HOME- a four-letter word that is so common yet resonates differently with everyone. It might be unbelievable to think that I can write an entire piece on such a word but there is much more to this word than we can possibly imagine. If we ask the question: “what does home mean to you?” then the most common answer we’ll receive is exactly what you might be thinking right now; home is a place that you live. Yes, home is oftentimes the place we dwell and live in. It is a welcoming house where we make unforgettable memories with our loved ones. It can be the room we love so dearly; the room that is plastered with posters, picture frames and colour schemes of our personalities and distinctive tastes. While that is the standardised version of what home is, I’d like to focus my writing a bit more on the ‘not so talked about’ ideas of what home is to us.
The idea of home can also be a place of bitter taste on the tongue for some. For some, the idea of ‘home’ is far-fetched and not worth the time to even think about because of what it reminds them of. Home, for some, is a place where chaos and dysfunction shake hands. Or, perhaps ‘home’ is a place of sadness or guilt. Sadly enough, not everyone manages to make great memories in four walls amongst the people you cherish the most. In fact, some people have to share the place they call home with people they can’t even stand to look at or speak. I am not a family counsellor but what I will say is that those ideas of ‘home’ need to stop. As I was sitting in a family counselling class at UG, I was listening to my lecturer talk on the topic of ethnicity and family therapy. She stressed on the point; “a normal family does not equate to a healthy family”. Her point is valid as she suggested that what we deem as ‘normal’ might just be a factor based on our environment and that does not equate to the union being a healthy one.

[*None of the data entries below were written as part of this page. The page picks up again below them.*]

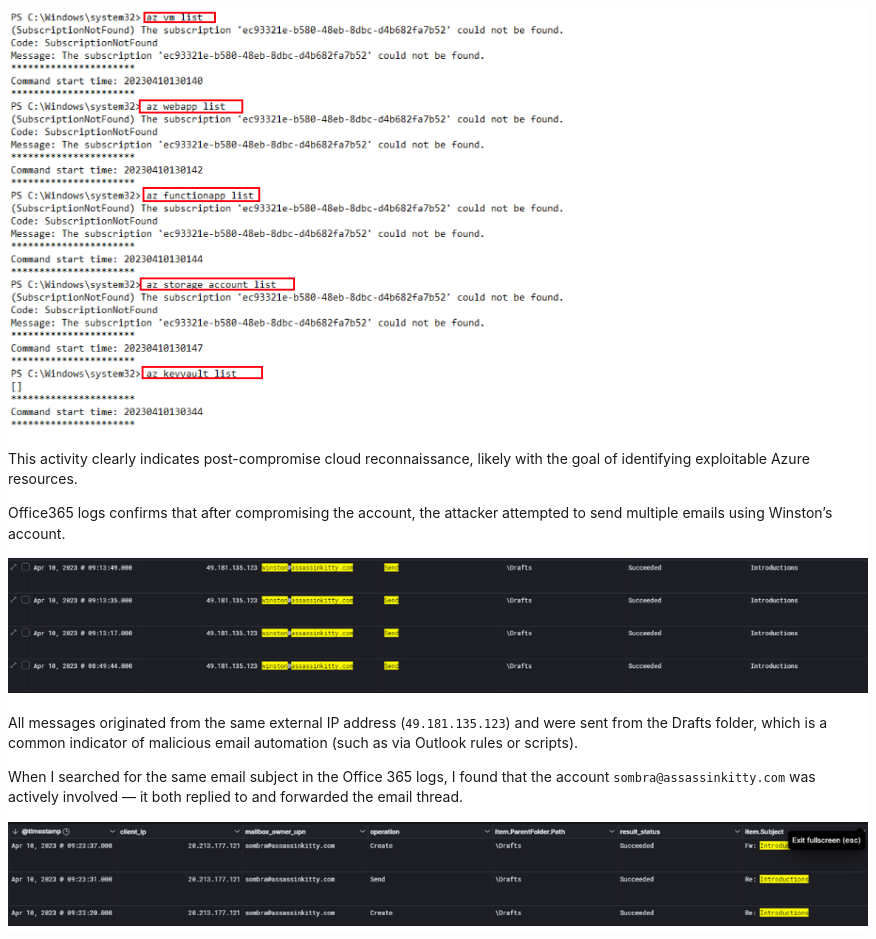 <img src="/assets/img/as60.png" alt="" />

This activity clearly indicates post-compromise cloud reconnaissance, likely with the goal of identifying exploitable Azure resources.

Office365 logs confirms that after compromising the account, the attacker attempted to send multiple emails using Winston’s account. 

<img src="/assets/img/as61.png" alt="" />

All messages originated from the same external IP address (`49.181.135.123`) and were sent from the Drafts folder, which is a common indicator of malicious email automation (such as via Outlook rules or scripts). 

When I searched for the same email subject in the Office 365 logs, I found that the account `sombra@assassinkitty.com` was actively involved — it both replied to and forwarded the email thread.

<img src="/assets/img/as62.png" alt="" />
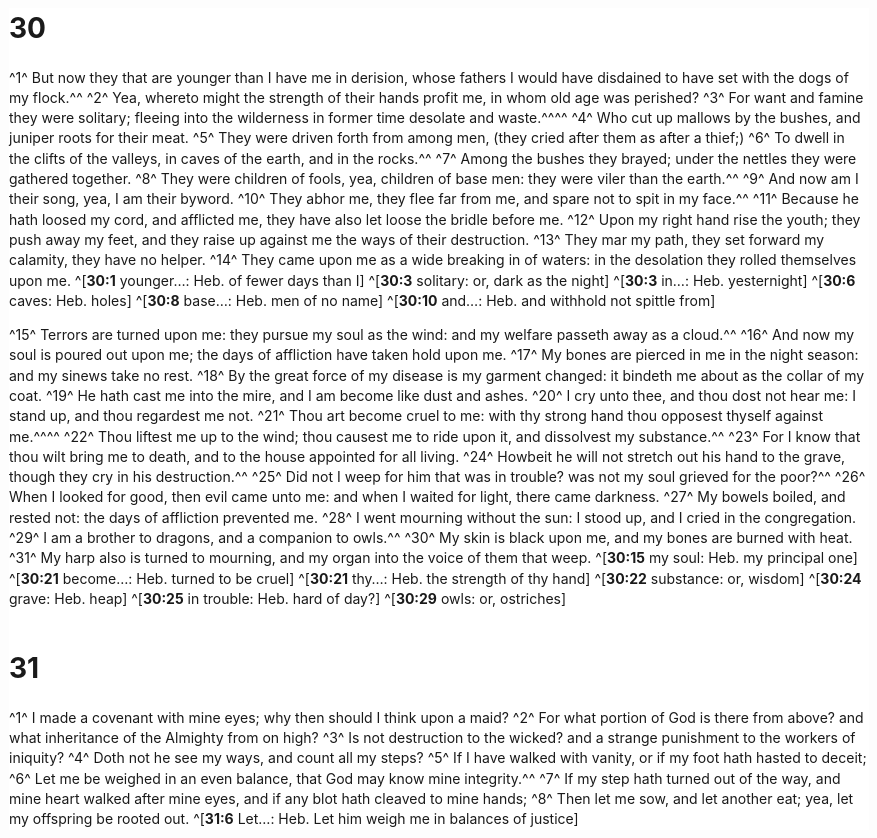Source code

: # 30 
^1^ But now they that are younger than I have me in derision, whose fathers I would have disdained to have set with the dogs of my flock.^^ ^2^ Yea, whereto might the strength of their hands profit me, in whom old age was perished? ^3^ For want and famine they were solitary; fleeing into the wilderness in former time desolate and waste.^^^^ ^4^ Who cut up mallows by the bushes, and juniper roots for their meat. ^5^ They were driven forth from among men, (they cried after them as after a thief;) ^6^ To dwell in the clifts of the valleys, in caves of the earth, and in the rocks.^^ ^7^ Among the bushes they brayed; under the nettles they were gathered together. ^8^ They were children of fools, yea, children of base men: they were viler than the earth.^^ ^9^ And now am I their song, yea, I am their byword. ^10^ They abhor me, they flee far from me, and spare not to spit in my face.^^ ^11^ Because he hath loosed my cord, and afflicted me, they have also let loose the bridle before me. ^12^ Upon my right hand rise the youth; they push away my feet, and they raise up against me the ways of their destruction. ^13^ They mar my path, they set forward my calamity, they have no helper. ^14^ They came upon me as a wide breaking in of waters: in the desolation they rolled themselves upon me. 
^[**30:1** younger…: Heb. of fewer days than I]
^[**30:3** solitary: or, dark as the night]
^[**30:3** in…: Heb. yesternight]
^[**30:6** caves: Heb. holes]
^[**30:8** base…: Heb. men of no name]
^[**30:10** and…: Heb. and withhold not spittle from]

^15^ Terrors are turned upon me: they pursue my soul as the wind: and my welfare passeth away as a cloud.^^ ^16^ And now my soul is poured out upon me; the days of affliction have taken hold upon me. ^17^ My bones are pierced in me in the night season: and my sinews take no rest. ^18^ By the great force of my disease is my garment changed: it bindeth me about as the collar of my coat. ^19^ He hath cast me into the mire, and I am become like dust and ashes. ^20^ I cry unto thee, and thou dost not hear me: I stand up, and thou regardest me not. ^21^ Thou art become cruel to me: with thy strong hand thou opposest thyself against me.^^^^ ^22^ Thou liftest me up to the wind; thou causest me to ride upon it, and dissolvest my substance.^^ ^23^ For I know that thou wilt bring me to death, and to the house appointed for all living. ^24^ Howbeit he will not stretch out his hand to the grave, though they cry in his destruction.^^ ^25^ Did not I weep for him that was in trouble? was not my soul grieved for the poor?^^ ^26^ When I looked for good, then evil came unto me: and when I waited for light, there came darkness. ^27^ My bowels boiled, and rested not: the days of affliction prevented me. ^28^ I went mourning without the sun: I stood up, and I cried in the congregation. ^29^ I am a brother to dragons, and a companion to owls.^^ ^30^ My skin is black upon me, and my bones are burned with heat. ^31^ My harp also is turned to mourning, and my organ into the voice of them that weep.
^[**30:15** my soul: Heb. my principal one]
^[**30:21** become…: Heb. turned to be cruel]
^[**30:21** thy…: Heb. the strength of thy hand]
^[**30:22** substance: or, wisdom]
^[**30:24** grave: Heb. heap]
^[**30:25** in trouble: Heb. hard of day?]
^[**30:29** owls: or, ostriches] 

# 31 
^1^ I made a covenant with mine eyes; why then should I think upon a maid? ^2^ For what portion of God is there from above? and what inheritance of the Almighty from on high? ^3^ Is not destruction to the wicked? and a strange punishment to the workers of iniquity? ^4^ Doth not he see my ways, and count all my steps? ^5^ If I have walked with vanity, or if my foot hath hasted to deceit; ^6^ Let me be weighed in an even balance, that God may know mine integrity.^^ ^7^ If my step hath turned out of the way, and mine heart walked after mine eyes, and if any blot hath cleaved to mine hands; ^8^ Then let me sow, and let another eat; yea, let my offspring be rooted out. 
^[**31:6** Let…: Heb. Let him weigh me in balances of justice]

I have mentioned the general idea of home but me, being the deep thinker that I am, I prefer to also elaborate a bit more on other ideas of home. For instance, home can also be a person. Home can be the arms of the person you feel the safest and closest to. Home can also be your family and friends, despite actually living in a house per se. Some people might disagree that a home is actually a house and I will agree with them. Traditional nomads (people who constantly move from one place to another) will also share this sentiment. Home to some is not the physicality of a building or structure, it is an emotional sentiment shared with others.
As I sat to write this piece my mind also led me to another heartbreaking question; “What do people who live on the streets call home?”. I reminisced on the many times I have seen the destitute curling up in a cardboard box with little to no physical attachments to call their own. What or who is their home then, at that moment? I have also thought about foster children who move from house to house throughout their childhood as well as, people who are simply running away from or running towards something better; or for better opportunities in an entirely different country. All of these people might have different answers but I am sure they all will share the same sentiment of emotional points of view of home– which isn’t that different from many of us. For me, if my parents are to one day magically disappear then my house simply wouldn’t be my home anymore and it’ll be safe to call me homeless. Simply put, my parents are my home. The old saying, “home is where the heart is” literally resonates with me.
Whatever or whoever your home is, I hope you hold onto the meaning and feeling of it tightly. I am glad you have somewhere or someone that you go to when you’re feeling unsafe and uncomfortable. Our homes, no matter what our definitions may be, keeps us safe from the world. Otherwise, we would not have called them; ‘home’. If by chance you are yet to find your home or you believe homes are temporary and your meaning of them changes as you grow then that is okay. No matter what home is to you, I know that your heart rushes and urges to get back to it after a long vacation or even a long day, the way mine urges to get back home to my parents and our cozy house. They are my haven; they are my home. What does home mean to you?